Institutions should use the results to benchmark their performance and enrich their campus-based assessment programs.


By Margaret A. Miller
A recent five-state project, the National Forum on College-Level Learning, has demonstrated that learning, higher education's most important product, can be assessed in ways that make interstate comparison possible, that these assessments are consistent with other information we have about the states, and that the results can be useful to policymakers. In a knowledge-based global economy, the economic, social, and civic welfare of states depends on the capacity of their residents to think at an increasingly sophisticated level. Certificates and degrees are increasingly inadequate proxies for this kind of "educational capital." It is the skills and knowledge behind the degrees that matters. A state-level approach to assessing college-level learning can give states that essential information.

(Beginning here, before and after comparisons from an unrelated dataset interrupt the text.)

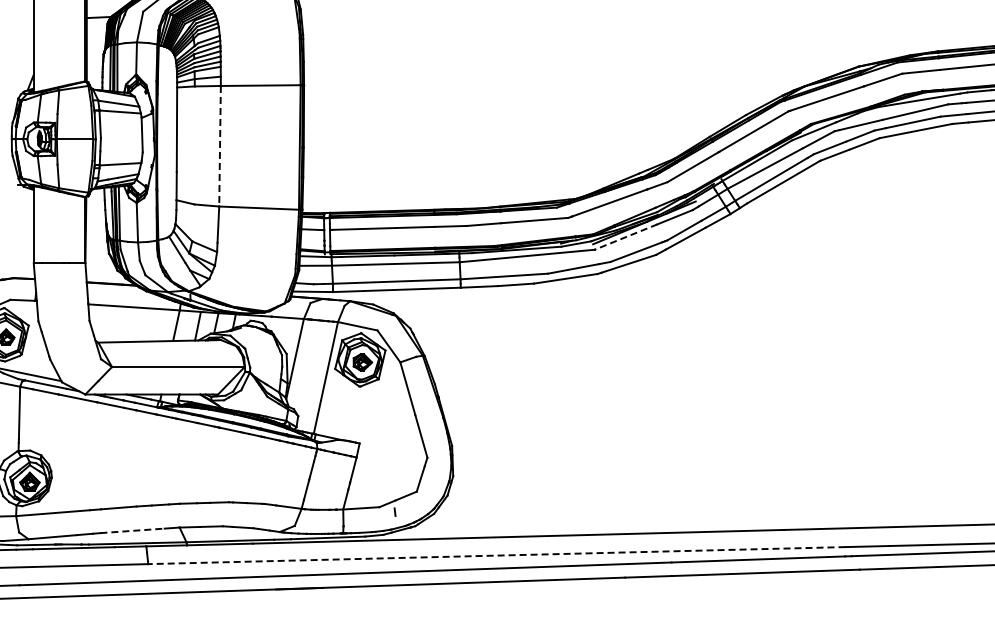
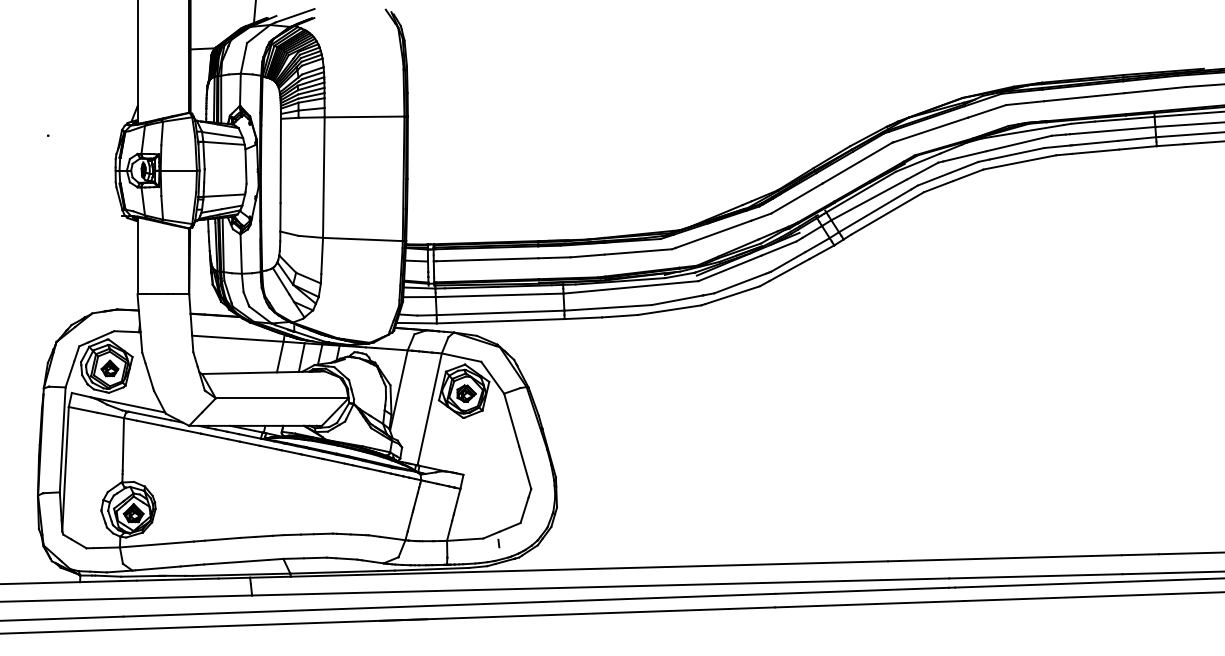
line: (219, 147) -> (323, 178), dashed -> solid
line: (625, 237) -> (729, 268), dashed -> solid
line: (132, 531) -> (236, 562), dashed -> solid
line: (496, 555) -> (600, 586), dashed -> solid

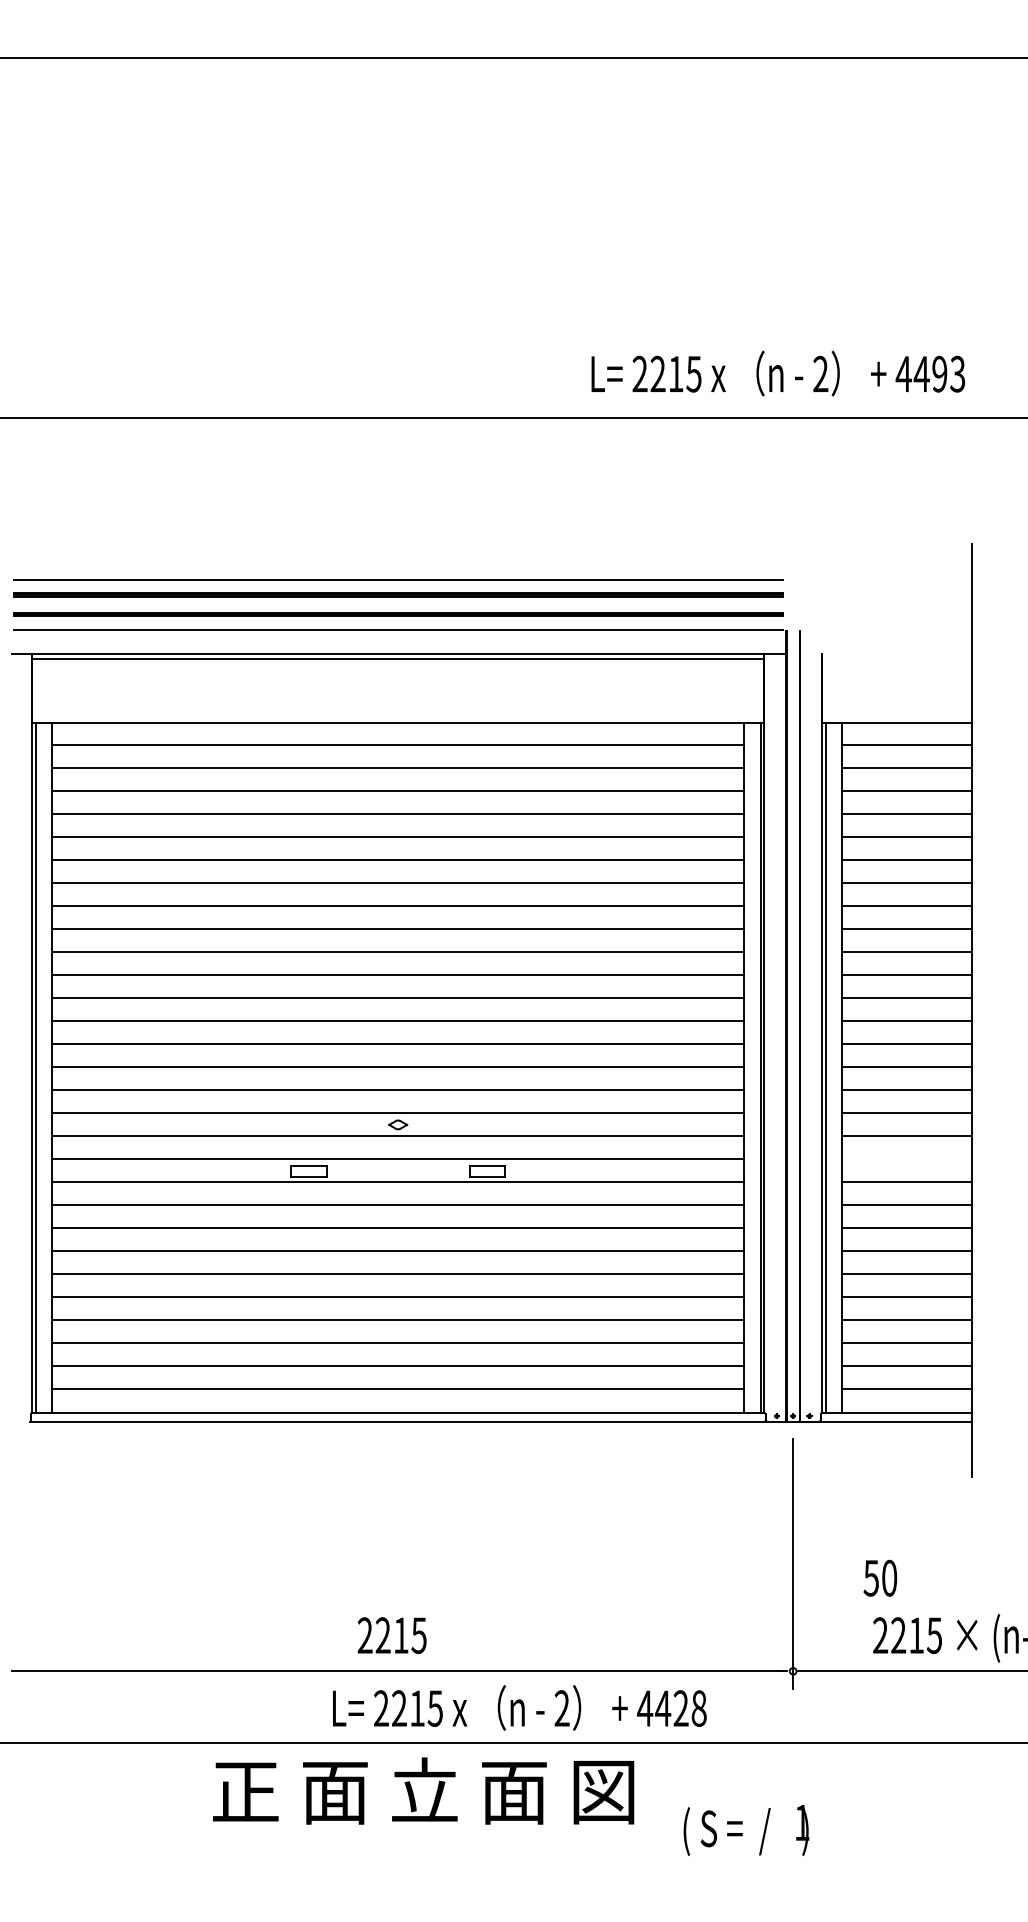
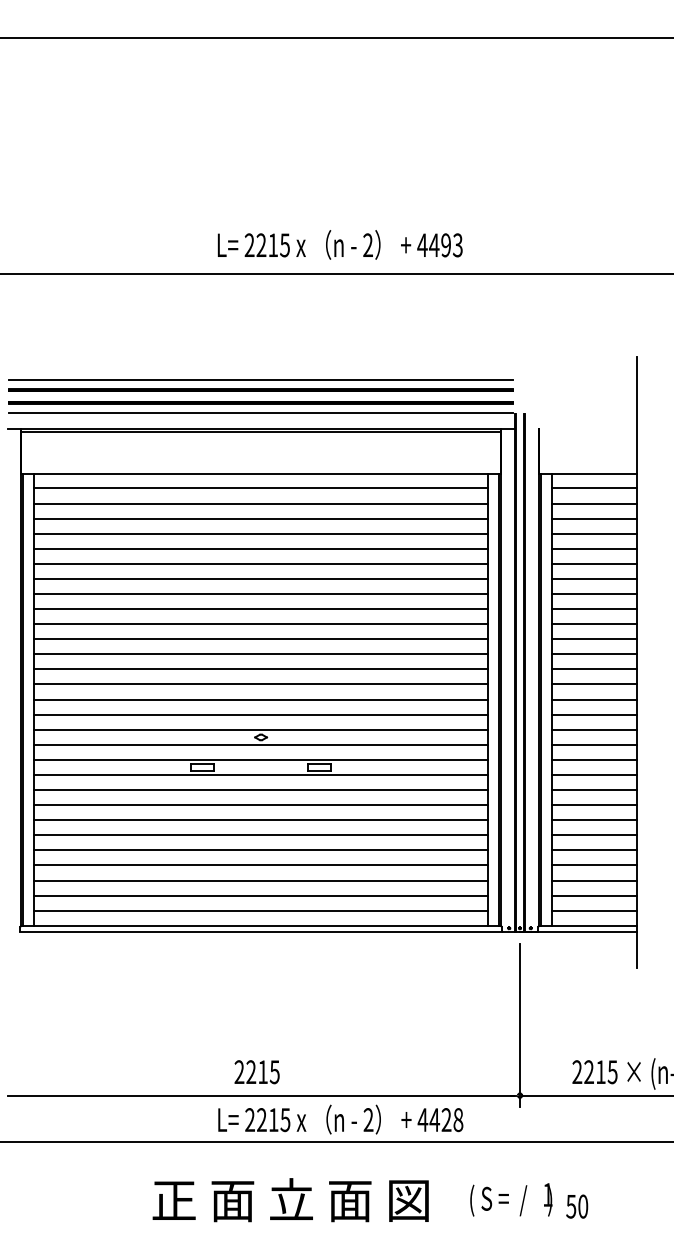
text: (777, 372) -> (339, 244), moved
line: (906, 1158) -> (594, 759), added
text: (880, 1578) -> (577, 1206), moved
text: (423, 1791) -> (290, 1200), moved
text: (746, 1829) -> (511, 1199), moved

      A focus on the state as a whole can tell policymakers:

the extent to which its institutions are collectively effective in contributing to its store of educational capital,
how well higher education is serving various regions or sub-populations within the state,
how well the state's workforce-development efforts are working,
whether higher education is producing enough well-trained professionals in areas critical to the state's welfare,
what economic development options are available or lacking to the state because of the educational capital it has, and
whether the state has the range of programs needed for the economy and lifestyles its residents want.

A collective examination also enables cost-benefit analyses concerning the learning that the state's system of higher education is producing relative to the state's investment.

Armed with answers to these kinds of questions, a state can undertake further analyses, target resources where they are most needed to address urgent state priorities, and promote collective solutions to collective problems.